In this respect it is important that in 2 Enoch 64 the “elders of the earth” define Enoch, not as the one who will carry away the sin of humankind, but as the one who has already carried away this sin. The emphasis on the already accomplished redemptive act provides an important clue to understanding the kind of sin Enoch was able to erase. The focus here is not on the individual sins of Enoch’s descendents but on the primeval sin of humankind. Therefore, it becomes apparent that the redeeming functions of the patriarch are not related to his possible intercession for the sins of his children, the fallen angels or the “elders of the earth.” Rather they pertain to the sin of the protoplast which the patriarch was able to “carry away” by his righteousness, ascension, and transformation. Yet Enoch’s role in the economy of human salvation is not confined solely to his past encounter of the Face of God. In the Slavonic apocalypse he himself becomes a redeemer who is able to cause the transformation of human subjects. The significant detail of the aforementioned account in chapter 64 that unfolds Enoch’s redeeming functions is that the same people who proclaim the patriarch as the redeemer of humanity now also find themselves prostrated before Enoch asking for his blessing so that they may be glorified in front of his face. 2 Enoch 64 tells:
And the elders of the people and all the community came and prostrated themselves and kissed Enoch. And they said to him, “O our father, Enoch! May you be blessed by the Lord, the eternal king! And now, bless your sons, and all the people, so that we may be glorified in front of your face today.”10
This depiction recalls the earlier scene of the patriarch’s approach to the Kavod in 2 Enoch 22 where the visionary is depicted as prostrated before the divine Face during his account of transformation. The only difference here is that instead of the divine Face people are now approaching the Face of Enoch. It is intriguing that the shorter recension of 2 Enoch 64 seems to attempt to portray the translated patriarch as a sort of replica or an icon of the divine Face through which humans can access the divine Panim and become glorified:
And they kissed Enoch, saying, “Blessed is the Lord, the eternal king. Bless now your people, and glorify us to the face of the Lord. For the Lord has chosen you, to appoint you to be the one who reveals, who carries away our sins.”11
In light of these theological developments taking place in the Slavonic apocalypse where the patriarch assumes the role of redeemer whose face is able to glorify human subjects, it is not coincidental that some manuscripts of 2 Enoch confuse the glory of the Deity with the glory of the patriarch and the oil of the Lord with the oil of Enoch’s head. These readings therefore appear to be not simply scribal slips but deliberate theological reworking in which Enoch’s oil might be understood as having the same redeeming and transformative value as the oil of the Lord.
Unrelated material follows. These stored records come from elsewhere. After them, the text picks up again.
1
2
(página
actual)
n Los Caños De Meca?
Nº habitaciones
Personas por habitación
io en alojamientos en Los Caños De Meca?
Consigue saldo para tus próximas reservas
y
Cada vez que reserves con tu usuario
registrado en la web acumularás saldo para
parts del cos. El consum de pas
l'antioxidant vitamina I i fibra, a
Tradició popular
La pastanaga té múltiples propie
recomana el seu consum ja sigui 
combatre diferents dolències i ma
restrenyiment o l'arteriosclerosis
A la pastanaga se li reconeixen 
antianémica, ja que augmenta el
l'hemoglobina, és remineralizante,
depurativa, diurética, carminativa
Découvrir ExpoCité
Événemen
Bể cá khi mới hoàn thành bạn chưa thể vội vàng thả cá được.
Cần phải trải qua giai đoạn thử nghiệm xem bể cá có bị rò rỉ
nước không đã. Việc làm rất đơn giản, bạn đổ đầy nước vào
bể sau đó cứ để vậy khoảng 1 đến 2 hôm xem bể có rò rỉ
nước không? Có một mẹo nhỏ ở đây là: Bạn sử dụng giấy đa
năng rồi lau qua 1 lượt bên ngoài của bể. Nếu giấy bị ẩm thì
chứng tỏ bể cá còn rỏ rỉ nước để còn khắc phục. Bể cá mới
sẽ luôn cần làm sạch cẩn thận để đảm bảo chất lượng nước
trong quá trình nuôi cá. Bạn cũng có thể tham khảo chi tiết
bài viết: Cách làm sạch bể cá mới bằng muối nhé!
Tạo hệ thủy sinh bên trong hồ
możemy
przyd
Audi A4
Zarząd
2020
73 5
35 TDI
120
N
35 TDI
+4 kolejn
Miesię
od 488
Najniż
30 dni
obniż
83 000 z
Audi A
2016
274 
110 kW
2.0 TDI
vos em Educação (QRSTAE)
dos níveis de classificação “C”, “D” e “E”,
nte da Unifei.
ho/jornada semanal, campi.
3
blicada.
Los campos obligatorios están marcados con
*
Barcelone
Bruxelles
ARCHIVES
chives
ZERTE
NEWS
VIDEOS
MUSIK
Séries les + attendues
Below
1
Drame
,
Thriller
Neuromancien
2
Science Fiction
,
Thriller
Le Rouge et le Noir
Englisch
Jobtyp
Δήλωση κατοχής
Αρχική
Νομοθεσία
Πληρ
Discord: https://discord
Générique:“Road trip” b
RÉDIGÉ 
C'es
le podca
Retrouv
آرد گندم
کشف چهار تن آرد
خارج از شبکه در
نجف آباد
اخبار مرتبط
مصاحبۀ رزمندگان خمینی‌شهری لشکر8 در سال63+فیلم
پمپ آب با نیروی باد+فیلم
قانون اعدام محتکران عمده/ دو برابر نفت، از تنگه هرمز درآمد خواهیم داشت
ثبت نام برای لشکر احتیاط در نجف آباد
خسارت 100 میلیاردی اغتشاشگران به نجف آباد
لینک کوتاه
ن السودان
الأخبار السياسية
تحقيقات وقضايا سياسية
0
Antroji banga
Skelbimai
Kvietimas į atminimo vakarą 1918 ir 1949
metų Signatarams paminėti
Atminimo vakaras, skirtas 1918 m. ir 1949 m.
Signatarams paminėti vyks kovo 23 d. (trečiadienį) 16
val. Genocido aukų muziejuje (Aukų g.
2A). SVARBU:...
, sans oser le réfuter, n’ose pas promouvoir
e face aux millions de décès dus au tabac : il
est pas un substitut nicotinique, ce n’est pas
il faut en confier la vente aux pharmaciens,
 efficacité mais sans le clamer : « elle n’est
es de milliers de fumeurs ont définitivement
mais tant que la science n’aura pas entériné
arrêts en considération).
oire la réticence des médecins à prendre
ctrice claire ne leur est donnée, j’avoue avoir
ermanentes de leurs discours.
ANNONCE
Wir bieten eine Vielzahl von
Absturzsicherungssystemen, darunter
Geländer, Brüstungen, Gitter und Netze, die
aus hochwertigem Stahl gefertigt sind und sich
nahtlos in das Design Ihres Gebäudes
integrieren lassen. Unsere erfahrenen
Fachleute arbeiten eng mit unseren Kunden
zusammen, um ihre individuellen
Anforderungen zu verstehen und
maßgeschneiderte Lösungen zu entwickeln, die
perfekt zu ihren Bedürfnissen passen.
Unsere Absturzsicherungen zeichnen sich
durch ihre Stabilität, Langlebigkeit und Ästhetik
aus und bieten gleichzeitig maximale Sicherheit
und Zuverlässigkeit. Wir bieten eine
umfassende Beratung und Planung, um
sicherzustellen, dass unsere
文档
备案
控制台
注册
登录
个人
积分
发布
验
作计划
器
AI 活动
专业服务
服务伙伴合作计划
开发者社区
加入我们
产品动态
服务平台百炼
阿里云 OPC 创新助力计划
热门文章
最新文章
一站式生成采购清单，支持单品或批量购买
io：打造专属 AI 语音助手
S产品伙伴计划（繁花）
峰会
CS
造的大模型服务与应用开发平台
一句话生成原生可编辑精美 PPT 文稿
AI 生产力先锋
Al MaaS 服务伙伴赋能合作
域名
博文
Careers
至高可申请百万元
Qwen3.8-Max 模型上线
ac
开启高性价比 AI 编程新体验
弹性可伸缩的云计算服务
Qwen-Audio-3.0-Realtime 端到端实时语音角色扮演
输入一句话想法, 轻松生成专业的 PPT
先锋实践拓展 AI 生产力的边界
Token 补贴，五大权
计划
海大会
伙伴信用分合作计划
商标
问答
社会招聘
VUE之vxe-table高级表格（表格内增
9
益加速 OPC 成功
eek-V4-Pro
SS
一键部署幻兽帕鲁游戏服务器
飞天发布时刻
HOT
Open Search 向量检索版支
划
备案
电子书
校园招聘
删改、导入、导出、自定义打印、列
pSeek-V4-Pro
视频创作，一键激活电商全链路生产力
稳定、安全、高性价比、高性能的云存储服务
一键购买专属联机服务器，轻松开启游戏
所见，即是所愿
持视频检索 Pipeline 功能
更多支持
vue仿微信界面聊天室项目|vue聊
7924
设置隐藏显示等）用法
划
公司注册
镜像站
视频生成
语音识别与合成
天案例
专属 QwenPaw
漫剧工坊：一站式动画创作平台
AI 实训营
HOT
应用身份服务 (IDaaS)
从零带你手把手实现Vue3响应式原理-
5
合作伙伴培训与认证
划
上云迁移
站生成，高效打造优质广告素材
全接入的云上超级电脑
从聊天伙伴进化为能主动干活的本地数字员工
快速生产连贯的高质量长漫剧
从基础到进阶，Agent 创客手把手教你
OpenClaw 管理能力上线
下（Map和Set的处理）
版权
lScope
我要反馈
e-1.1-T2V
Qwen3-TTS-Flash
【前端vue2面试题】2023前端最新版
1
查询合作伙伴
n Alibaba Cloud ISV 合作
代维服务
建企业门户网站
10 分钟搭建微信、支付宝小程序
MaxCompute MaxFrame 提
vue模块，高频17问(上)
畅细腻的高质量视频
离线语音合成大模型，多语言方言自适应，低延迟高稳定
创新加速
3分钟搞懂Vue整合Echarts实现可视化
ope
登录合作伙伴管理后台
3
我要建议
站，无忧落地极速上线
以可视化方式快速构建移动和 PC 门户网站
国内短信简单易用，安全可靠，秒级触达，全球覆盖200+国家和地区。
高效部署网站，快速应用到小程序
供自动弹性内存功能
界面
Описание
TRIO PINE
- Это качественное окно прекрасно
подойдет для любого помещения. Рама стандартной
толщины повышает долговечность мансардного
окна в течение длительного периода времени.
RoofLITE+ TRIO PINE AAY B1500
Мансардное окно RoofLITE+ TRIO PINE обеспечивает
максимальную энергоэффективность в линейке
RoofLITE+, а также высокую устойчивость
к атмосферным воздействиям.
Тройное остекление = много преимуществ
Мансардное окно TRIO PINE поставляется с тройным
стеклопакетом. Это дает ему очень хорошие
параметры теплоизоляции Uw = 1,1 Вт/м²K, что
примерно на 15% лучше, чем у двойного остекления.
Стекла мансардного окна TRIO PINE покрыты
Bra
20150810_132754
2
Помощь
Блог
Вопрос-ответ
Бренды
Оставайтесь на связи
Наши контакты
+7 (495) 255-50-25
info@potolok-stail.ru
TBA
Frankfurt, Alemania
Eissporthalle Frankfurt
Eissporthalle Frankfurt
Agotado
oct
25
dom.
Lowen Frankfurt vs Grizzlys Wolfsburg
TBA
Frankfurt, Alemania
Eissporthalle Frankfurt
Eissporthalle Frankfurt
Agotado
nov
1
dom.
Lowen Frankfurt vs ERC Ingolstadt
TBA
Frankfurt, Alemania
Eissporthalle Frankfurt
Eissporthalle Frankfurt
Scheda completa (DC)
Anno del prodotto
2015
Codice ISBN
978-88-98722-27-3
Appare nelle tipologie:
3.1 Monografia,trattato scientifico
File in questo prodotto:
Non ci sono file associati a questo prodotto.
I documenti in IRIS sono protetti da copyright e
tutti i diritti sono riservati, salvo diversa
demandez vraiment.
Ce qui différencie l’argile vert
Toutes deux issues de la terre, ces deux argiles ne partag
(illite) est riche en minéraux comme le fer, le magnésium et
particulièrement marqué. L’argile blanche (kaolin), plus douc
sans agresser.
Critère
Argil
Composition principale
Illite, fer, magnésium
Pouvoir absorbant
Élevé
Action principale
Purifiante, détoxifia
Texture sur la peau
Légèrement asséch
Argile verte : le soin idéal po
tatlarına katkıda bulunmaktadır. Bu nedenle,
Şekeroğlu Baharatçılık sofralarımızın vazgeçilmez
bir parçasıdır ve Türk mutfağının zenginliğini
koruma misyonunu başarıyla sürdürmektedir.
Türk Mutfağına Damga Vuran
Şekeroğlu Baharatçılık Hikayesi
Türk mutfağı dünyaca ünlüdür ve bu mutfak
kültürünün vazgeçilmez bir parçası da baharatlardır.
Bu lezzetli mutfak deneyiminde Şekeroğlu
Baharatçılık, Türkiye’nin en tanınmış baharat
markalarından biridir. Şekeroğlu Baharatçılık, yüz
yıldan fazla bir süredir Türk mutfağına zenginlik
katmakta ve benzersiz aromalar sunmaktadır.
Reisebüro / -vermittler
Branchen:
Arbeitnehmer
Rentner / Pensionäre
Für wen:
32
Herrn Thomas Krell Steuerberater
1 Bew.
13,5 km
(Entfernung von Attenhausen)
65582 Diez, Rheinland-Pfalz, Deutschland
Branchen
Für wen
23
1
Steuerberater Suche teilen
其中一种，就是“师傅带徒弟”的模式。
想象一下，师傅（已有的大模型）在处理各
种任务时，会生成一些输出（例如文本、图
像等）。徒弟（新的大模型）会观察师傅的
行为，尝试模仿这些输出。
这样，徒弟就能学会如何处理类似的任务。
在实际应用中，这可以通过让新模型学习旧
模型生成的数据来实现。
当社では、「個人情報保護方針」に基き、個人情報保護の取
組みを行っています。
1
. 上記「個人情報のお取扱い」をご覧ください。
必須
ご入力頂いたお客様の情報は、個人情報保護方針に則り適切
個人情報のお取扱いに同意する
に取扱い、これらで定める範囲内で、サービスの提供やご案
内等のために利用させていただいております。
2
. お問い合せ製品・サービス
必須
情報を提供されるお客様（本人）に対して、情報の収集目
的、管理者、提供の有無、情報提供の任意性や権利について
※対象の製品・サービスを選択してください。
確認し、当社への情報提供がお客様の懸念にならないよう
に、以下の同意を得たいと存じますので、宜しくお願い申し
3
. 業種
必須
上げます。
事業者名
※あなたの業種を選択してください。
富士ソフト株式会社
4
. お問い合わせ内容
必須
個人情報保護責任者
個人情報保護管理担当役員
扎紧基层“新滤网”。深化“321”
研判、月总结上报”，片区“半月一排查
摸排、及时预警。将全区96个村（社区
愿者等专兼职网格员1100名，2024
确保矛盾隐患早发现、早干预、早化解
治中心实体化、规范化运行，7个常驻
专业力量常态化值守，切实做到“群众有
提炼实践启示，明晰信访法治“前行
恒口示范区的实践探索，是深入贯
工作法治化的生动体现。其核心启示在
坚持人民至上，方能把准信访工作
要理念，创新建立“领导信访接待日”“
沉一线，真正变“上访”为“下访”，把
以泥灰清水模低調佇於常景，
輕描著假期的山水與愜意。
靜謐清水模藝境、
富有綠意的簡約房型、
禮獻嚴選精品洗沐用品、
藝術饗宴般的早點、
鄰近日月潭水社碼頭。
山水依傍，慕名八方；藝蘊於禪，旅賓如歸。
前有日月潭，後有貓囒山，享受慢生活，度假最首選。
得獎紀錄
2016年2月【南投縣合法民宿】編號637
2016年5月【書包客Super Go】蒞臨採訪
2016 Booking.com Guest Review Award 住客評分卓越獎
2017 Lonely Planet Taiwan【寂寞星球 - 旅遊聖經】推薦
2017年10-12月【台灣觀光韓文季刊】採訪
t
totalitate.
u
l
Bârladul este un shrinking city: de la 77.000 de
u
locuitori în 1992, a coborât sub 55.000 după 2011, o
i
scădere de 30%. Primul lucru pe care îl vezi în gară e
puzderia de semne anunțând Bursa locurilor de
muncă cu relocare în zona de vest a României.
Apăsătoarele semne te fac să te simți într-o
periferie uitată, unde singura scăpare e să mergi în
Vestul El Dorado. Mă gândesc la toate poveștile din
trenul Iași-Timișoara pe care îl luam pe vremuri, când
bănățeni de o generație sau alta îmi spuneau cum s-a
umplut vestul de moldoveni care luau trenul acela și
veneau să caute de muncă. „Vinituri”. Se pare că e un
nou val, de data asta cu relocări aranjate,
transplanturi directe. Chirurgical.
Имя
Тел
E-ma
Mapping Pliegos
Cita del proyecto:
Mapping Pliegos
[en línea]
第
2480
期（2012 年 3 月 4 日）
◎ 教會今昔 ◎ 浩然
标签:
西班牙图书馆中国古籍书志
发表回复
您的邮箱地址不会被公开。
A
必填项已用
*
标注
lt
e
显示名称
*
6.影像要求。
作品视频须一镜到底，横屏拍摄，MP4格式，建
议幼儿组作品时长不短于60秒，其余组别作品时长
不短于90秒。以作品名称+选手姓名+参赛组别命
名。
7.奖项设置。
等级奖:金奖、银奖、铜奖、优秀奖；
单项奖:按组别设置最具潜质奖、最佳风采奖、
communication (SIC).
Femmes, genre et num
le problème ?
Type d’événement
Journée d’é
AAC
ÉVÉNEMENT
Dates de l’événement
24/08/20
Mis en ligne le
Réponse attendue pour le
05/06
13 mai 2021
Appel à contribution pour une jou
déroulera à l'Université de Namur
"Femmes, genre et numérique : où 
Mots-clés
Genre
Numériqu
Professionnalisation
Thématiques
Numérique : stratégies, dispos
1 2 Enoch 56:2, the longer recension. Andersen, “2 Enoch,” 1.182.
2 Andersen, “2 Enoch,” 1.138.
3 Sokolov, “Материалы и заметки по старинной славянской литературе,” 123.
4 Pirke de Rabbi Eliezer (tr. G. Friedländer; New York: Hermon, 1965) 260.
5 H. Sperling and M. Simon (trs.), The Zohar (5 vols.; London and New York: Soncino, 1933) 2.21.
6 Alexander, “From Son of Adam to a Second God: Transformation of the Biblical Enoch,” 102-104; Idel, “Enoch is Metatron,” 220-240.
7 Alexander, “3 Enoch,” 1.311; Schäfer et al., Synopse, 36-37.
8 Alexander, “From Son of Adam to a Second God: Transformation of the Biblical Enoch,” 111.
9 Andersen, “2 Enoch,” 1.190.
10 2 Enoch 64:4 (the longer recension). Andersen, “2 Enoch,” 1.190.
11 2 Enoch 64:3-4 (the shorter recension). Andersen, “2 Enoch,” 1.191.